Chorus is seated in an outdoor café.

“‘The Chorus has gone too far,’ they said. ‘He has upstaged our pretty actors.’

“Cheap makeup peels off their faces. They stumble and forget their lines; ‘Please cue me,’ some of they say. To put it in the language of old American slavery days, the Chorus, me, was a fugitive slave who wanted his aesthetic Canada, but the Claimant and Sambo wanted to bring me back to the Master.”

Imagine that. “The people downstairs” wanted to can his strophes, his delightful twists and turns. “The people downstairs.”

“One woman led the pack. She had an ’tigone on her. ’Tigone, the beginning of my difficulties, hogging all my good lines. Couldn’t be cool, that wench.

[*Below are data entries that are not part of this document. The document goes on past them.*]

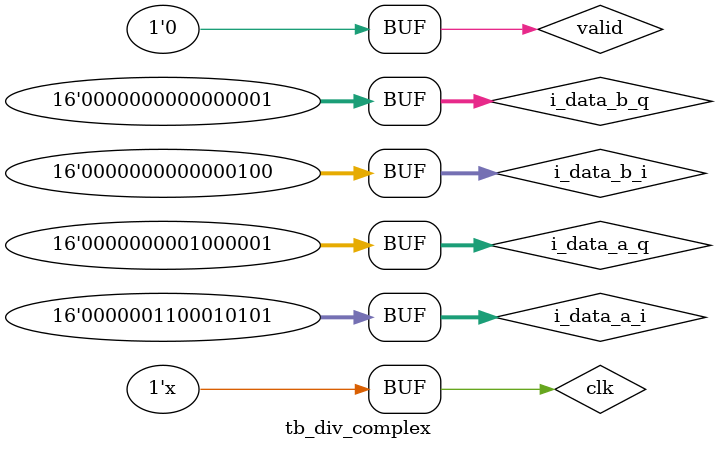
<source format=v>
`timescale 1ns / 1ps


module tb_div_complex();

reg clk = 0;

always  #5 clk = !clk;

wire oval;
wire [15:0] odat_re;
wire [15:0] odat_im;

//reg [16:0] memCos [7:0];
//reg [16:0] memSin [7:0];

//reg [16:0] dataCos;
//reg [16:0] dataSin;
reg valid = 1'b0;

reg [15:0] i_data_a_i;
reg [15:0] i_data_a_q;

reg [15:0] i_data_b_i;
reg [15:0] i_data_b_q;

//wire [31:0] mult_data_i;
//wire [31:0] mult_data_q;

//wire [31:0] ab_2;

initial begin
    #20
    i_data_a_i = 740;
    i_data_a_q = 740;
    i_data_b_i = 10;
    i_data_b_q = 10;
    valid = 1'b1;
    #10;
    i_data_a_i = 1000;
    i_data_a_q = 0;
    i_data_b_i = 200;
    i_data_b_q = 10;
    valid = 1'b1;
    #10 ;
    i_data_a_i = 740;
    i_data_a_q = 45;
    i_data_b_i = 0;
    i_data_b_q = 156;
    valid = 1'b1;
    #10 ;
    i_data_a_i = 789;
    i_data_a_q = 65;
    i_data_b_i = 4;
    i_data_b_q = 1;
    valid = 1'b1;
    #10 ;
    valid = 1'b0;
end 

div_complex #(.DATA_SIZE(16))
    _div_complex(
    .i_clk(clk),
    .i_reset(1'b0),
    .i_valid(valid),
    .i_data_a_i(i_data_a_i),
    .i_data_a_q(i_data_a_q),
    .i_data_b_i(i_data_b_i),
    .i_data_b_q(i_data_b_q),
    .o_data_i(odat_re),
    .o_data_q(odat_im),
    .o_valid(oval)
    );

endmodule

</source>
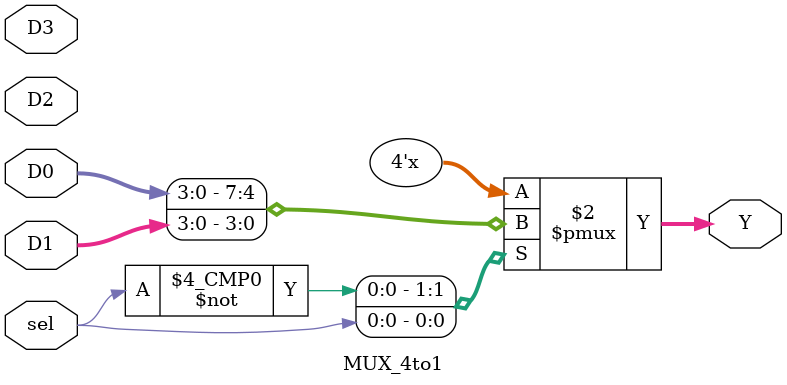
<source format=sv>
`timescale 1ns / 1ps


module MUX_4to1 #(parameter ancho = 4)
(
input logic [ancho-1:0] D0,
input logic [ancho-1:0] D1,
input logic [ancho-1:0] D2,
input logic [ancho-1:0] D3,
input logic sel,
output logic [ancho-1:0] Y
    );
always @(D0 or D1 or D2 or D3 or sel) begin
    case (sel)
        2'b00: Y <= D0;
        2'b01: Y <= D1;
        2'b10: Y <= D2;
        2'b11: Y <= D3;
    endcase
end
endmodule

</source>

“Like, the elders of Thebes and Creon didn’t give a damn if she went out into the woods to fuck, drink and prance about a huge goat. Creon and the elders were interested in the spirit of the law and not its letter. They weren’t finicky. Each to his own God, as they use to say in the Congo.

“No, she had to brag about her malady and boost it.

“‘Go marry Hades,’ Creon had said. ‘You are his bride.’

“He could see Hades grinning behind her like she was ghost-photographed because she, like Core, had tasted of Hades’ fruit and had been touched by this loa. The burial of her brother was just a cover-up. All those speeches, ‘the wisdom of man vs. the wisdom of God.’

“Do you suppose that Zeus really gave a hang whether Polynices was buried? Zeus was too busy chasing tail to be bothered with such trifles. No, this woman wanted to die and she was going about it in a roundabout way — all that blather. This woman was demanding. Sophocles edited out many of my good lines because of this woman and her big mouth.”